The Easiest, Most Addictive Party Dip You’ll Ever Make!
Every so often, a recipe comes along that is so simple, so fast, and so unbelievably delicious that it instantly becomes a permanent part of your repertoire. This is that recipe. A huge thank you to my friends Susan Brown and Paula Brackett for passing along this gem that my family now requests constantly! What makes it a total winner? 1) You can literally assemble it in under 5 minutes. 2) It’s bursting with fresh, vibrant flavor. 3) It’s hearty and satisfying—so much more than your average dip. It’s the perfect, stress-free appetizer for game days, potlucks, or any last-minute get-together!
Ingredients
• 2 11-ounce / 312 g cans Mexicorn, drained well
• 1 cup / 240 g sour cream
• 1 cup / 220 g mayonnaise
• 1 bunch green onions, thinly sliced
• 3-4 tablespoons chopped pickled jalapeños
• 1 pound / 450 g shredded Cheddar-Jack cheese blend
• Garlic salt, to taste
• Corn chips or tortilla chips, for serving
Instructions
1. In a medium mixing bowl, combine the drained Mexicorn, sour cream, mayonnaise, sliced green onions, chopped jalapeños, and shredded cheese.
2. Stir with a spatula until all are evenly incorporated.
3. Season with garlic salt to taste and give it one final mix.
4. Cover and chill for at least 30 minutes before serving to allow the flavors to meld together.
5. Serve with a generous bowl of corn or tortilla chips on the side.
Nutritional Information
• Estimated for a 1/4 cup serving.
• Calories: 160 kcal
• Fat: 14g
• Carbohydrates: 4g
• Protein: 5g
• Sodium: 380mg
Pro Tips
• for the Perfect Dip
• For the best flavor, make this dip a few hours or even a day in advance. The extra time in the fridge allows all the to meld together beautifully.

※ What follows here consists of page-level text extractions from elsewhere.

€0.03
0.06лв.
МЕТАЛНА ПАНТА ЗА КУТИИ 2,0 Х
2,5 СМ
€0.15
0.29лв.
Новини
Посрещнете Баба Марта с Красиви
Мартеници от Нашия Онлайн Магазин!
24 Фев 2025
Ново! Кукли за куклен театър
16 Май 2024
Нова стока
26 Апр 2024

• To serve this dip warm, transfer it to a small baking dish and bake at 350°F / 175°C for 15-20 minutes, or until hot and bubbly.
• If you can’t find Mexicorn, substitute with two cans of regular sweet corn (drained) and add 1/2 cup of finely diced red bell pepper for color and crunch.
• Easily adjust the spice level. For a milder dip, use canned diced green chiles. For an extra kick, add a pinch of cayenne pepper or a dash of your favorite hot sauce.
FAQ
Q: Can I make this corn dip vegan
A: Yes, you can easily make this dip vegan! Substitute the sour cream and mayonnaise with your favorite plant-based sour cream and vegan mayo. For the cheese, use a shredded dairy-free cheddar or Mexican blend alternative.
Q: How can I make a lighter vegetarian version of this dip
A: For a lighter option, substitute the sour cream and mayonnaise with plain Greek yogurt. You can also use light sour cream, light mayonnaise, and a reduced-fat cheese blend to lower the overall fat and calorie content.
Q: How long does this vegetarian corn dip last in the fridge
A: Stored in an airtight container, this dip will stay fresh in the refrigerator for up to 3-4 days. The flavors actually meld and get even better the next day, making it a great make-ahead appetizer.
Q: Can I add more protein to this meatless dip
A: Absolutely! To boost the protein content and make it even heartier, consider stirring in one can of drained and rinsed black beans. This adds plant-based protein and fiber, making the dip more of a complete snack.